======== SOURCE DATA ========
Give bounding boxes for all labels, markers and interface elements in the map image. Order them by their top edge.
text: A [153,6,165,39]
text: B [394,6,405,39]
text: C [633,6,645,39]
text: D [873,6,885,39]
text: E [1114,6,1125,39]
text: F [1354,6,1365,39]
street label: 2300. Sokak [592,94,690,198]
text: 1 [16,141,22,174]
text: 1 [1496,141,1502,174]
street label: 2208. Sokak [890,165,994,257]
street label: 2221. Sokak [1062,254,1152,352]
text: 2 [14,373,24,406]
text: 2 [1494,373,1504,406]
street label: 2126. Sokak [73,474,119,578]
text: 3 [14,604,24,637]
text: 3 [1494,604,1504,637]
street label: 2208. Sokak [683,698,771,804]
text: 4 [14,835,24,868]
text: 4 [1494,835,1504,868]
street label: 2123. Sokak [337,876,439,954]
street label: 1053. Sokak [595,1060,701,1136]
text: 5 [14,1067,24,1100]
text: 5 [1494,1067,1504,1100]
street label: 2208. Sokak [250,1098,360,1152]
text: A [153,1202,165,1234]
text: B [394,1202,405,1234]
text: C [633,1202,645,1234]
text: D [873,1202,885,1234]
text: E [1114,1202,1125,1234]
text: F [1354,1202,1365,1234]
========
DIRECTIONS
Your answer must be the full set of records above, reproduced exactly.

RESPONSE TO THIS TASK
Give bounding boxes for all labels, markers and interface elements in the map image. Order them by their top edge.
text: A [153,6,165,39]
text: B [394,6,405,39]
text: C [633,6,645,39]
text: D [873,6,885,39]
text: E [1114,6,1125,39]
text: F [1354,6,1365,39]
street label: 2300. Sokak [592,94,690,198]
text: 1 [16,141,22,174]
text: 1 [1496,141,1502,174]
street label: 2208. Sokak [890,165,994,257]
street label: 2221. Sokak [1062,254,1152,352]
text: 2 [14,373,24,406]
text: 2 [1494,373,1504,406]
street label: 2126. Sokak [73,474,119,578]
text: 3 [14,604,24,637]
text: 3 [1494,604,1504,637]
street label: 2208. Sokak [683,698,771,804]
text: 4 [14,835,24,868]
text: 4 [1494,835,1504,868]
street label: 2123. Sokak [337,876,439,954]
street label: 1053. Sokak [595,1060,701,1136]
text: 5 [14,1067,24,1100]
text: 5 [1494,1067,1504,1100]
street label: 2208. Sokak [250,1098,360,1152]
text: A [153,1202,165,1234]
text: B [394,1202,405,1234]
text: C [633,1202,645,1234]
text: D [873,1202,885,1234]
text: E [1114,1202,1125,1234]
text: F [1354,1202,1365,1234]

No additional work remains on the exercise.